What to produce ->
Every line of the records that holds the word "Thần" should be copied out.

Page-level text extractions

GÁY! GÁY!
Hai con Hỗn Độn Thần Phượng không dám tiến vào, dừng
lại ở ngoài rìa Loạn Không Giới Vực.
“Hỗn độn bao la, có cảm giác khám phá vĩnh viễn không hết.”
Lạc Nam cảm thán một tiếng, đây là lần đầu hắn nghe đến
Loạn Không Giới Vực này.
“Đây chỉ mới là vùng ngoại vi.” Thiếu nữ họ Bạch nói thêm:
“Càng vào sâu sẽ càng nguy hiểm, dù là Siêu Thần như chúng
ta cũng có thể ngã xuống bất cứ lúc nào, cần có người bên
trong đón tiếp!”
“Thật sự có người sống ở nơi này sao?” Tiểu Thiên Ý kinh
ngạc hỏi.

Response to the task ->
Hai con Hỗn Độn Thần Phượng không dám tiến vào, dừng
“Càng vào sâu sẽ càng nguy hiểm, dù là Siêu Thần như chúng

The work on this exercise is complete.